*SOAL 1*.
Kembalikan bagian teks tentang tuak mulai dari "Bagaimanakah proses pembuatan" sampai dengan dan termasuk "dalam pembuatan tuak." tanpa mengubah satu kata pun.
*SOAL 2*.
Jawablah pertanyaan berikut berdasarkan teks tentang tuak.
(a) Menurut teks, dengan masyarakat mana tuak paling lekat, dan di wilayah mana masyarakat itu berada?
(b) Apa sebutan masyarakat Tapanuli untuk pohon aren?
(c) Berapa lama tandan bunga aren diayun-ayun setelah dipukul?

Apakah tuak hanyalah sebuah minuman memabukan yang membawa keburukan belaka?
Kandungan alkohol yang terdapat dalam segelas tuak dapat mengundang presepsi negatif masyarakat luas tentang minuman tradisional ini. Tuak memang dapat membawa dampak buruk dan mengancam kesehatan apabila dikonsumsi secara berlebihan. Namun apabila dikonsumsi secara tepat, tuak dapat memberikan manfaat yang baik bagi tubuh. Sesungguhnya dalam setiap tegukan tuak, kita tidak hanya merasakan sensasi manis dengan sedikit pahit yang dibalut dengan rasa hangat di tenggorokan belaka, tetapi kita juga dapat merasakan keunikan sensasi yang membedakan tuak dengan minuman tradisional lainnya. Nilai-nilai kebudayaan masyarakat Batak dan warisan leluhur juga dapat kita rasakan dari setiap tetes air tuak yang masuk ke tenggorokan.
Tuak dapat kita jumpai di berbagai wilayah Indonesia. Akan tetapi, apabila kita membahas tuak, kebanyakan dari kita kita akan tertuju kepada masyarakat Batak di Sumatra Utara. Hal tersebut dapat terjadi karena hubungan antara tuak dengan masyarakat Batak sudah sangat lekat dan tak terpisahkan bagaikan hubungan kafein dengan kopi.
Bagaimanakah proses pembuatan tuak?
Setiap daerah di Indonesia memiliki caranya masing-masing dalam membuat tuak. Cita rasa dan aroma tuak itu sendiri berbeda-beda di tiap daerah. Tiap daerah memiliki tradisi yang unik dalam memproduksi tuak, salah satunya adalah proses pembuatan tuak khas Tapanuli, Sumatra Utara. Dalam tradisi masyarakat Tapanuli, tuak merupakan produk olahan yang berasal dari pohon aren. Masyarakat Tapanuli menyebut pohon aren dengan sebutan bagot. Di dalam tangkai tandan bunga dari bagot atau pohon aren terdapat cairan keruh yang rasanya manis, cairan ini dinamakan nira. Nira inilah yang menjadi bahan utama dalam pembuatan tuak.
Nira tidak keluar begitu saja dari tangkai tandan bunga pohon aren meskipun tangkainya sudah dipotong. Masyarakat Tapanuli memiliki metode yang unik untuk membuat nira mengalir deras dari tangkai pohon aren yang telah dipotong. Sebelum memotong tangkai aren, bagian tangkai pohon sampai tandan bunga dipukul menggunakan kayu dengan bobot 1 kg agar air nira dapat keluar dengan lancar. Setelah dipukul, tandan bunga aren diayun-ayun selama 30 menit. Proses ini memakan waktu yang panjang, bahkan bisa sampai 6 bulan lamanya.

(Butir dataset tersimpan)
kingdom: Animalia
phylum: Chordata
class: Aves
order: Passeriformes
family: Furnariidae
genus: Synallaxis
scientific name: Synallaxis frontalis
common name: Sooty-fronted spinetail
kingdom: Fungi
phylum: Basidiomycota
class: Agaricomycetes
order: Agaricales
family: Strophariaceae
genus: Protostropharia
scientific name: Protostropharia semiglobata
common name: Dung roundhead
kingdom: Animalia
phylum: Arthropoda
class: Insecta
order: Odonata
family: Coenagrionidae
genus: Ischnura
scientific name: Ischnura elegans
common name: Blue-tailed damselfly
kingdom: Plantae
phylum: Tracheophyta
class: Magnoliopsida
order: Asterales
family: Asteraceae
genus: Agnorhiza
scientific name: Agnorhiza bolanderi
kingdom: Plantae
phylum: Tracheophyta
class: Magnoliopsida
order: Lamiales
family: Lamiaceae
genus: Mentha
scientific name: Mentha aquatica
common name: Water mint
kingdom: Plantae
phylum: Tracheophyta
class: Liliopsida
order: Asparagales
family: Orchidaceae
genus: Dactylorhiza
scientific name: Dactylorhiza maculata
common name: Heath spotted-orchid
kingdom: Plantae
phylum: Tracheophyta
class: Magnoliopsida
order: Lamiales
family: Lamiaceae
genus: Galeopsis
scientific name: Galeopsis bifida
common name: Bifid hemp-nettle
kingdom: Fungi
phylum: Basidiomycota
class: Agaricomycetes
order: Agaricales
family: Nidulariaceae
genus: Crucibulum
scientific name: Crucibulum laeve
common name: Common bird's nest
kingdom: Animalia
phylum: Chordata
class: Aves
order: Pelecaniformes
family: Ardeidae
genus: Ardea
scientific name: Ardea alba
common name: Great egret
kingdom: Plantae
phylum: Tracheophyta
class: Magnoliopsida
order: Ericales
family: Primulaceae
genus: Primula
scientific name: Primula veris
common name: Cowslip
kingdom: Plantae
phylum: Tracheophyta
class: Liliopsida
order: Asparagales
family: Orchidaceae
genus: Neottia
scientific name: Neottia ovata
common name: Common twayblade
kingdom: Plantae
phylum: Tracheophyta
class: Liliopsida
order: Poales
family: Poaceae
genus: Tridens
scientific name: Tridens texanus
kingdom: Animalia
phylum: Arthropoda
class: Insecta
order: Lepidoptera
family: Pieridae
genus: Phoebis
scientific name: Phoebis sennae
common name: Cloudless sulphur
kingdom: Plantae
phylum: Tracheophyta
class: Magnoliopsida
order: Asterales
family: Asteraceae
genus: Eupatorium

*PEMBAHASAN JAWABAN 1*.
Bagaimanakah proses pembuatan tuak?
Setiap daerah di Indonesia memiliki caranya masing-masing dalam membuat tuak. Cita rasa dan aroma tuak itu sendiri berbeda-beda di tiap daerah. Tiap daerah memiliki tradisi yang unik dalam memproduksi tuak, salah satunya adalah proses pembuatan tuak khas Tapanuli, Sumatra Utara. Dalam tradisi masyarakat Tapanuli, tuak merupakan produk olahan yang berasal dari pohon aren. Masyarakat Tapanuli menyebut pohon aren dengan sebutan bagot. Di dalam tangkai tandan bunga dari bagot atau pohon aren terdapat cairan keruh yang rasanya manis, cairan ini dinamakan nira. Nira inilah yang menjadi bahan utama dalam pembuatan tuak.

*PEMBAHASAN JAWABAN 2*.
(a) Masyarakat Batak di Sumatra Utara.
(b) Bagot.
(c) Selama 30 menit.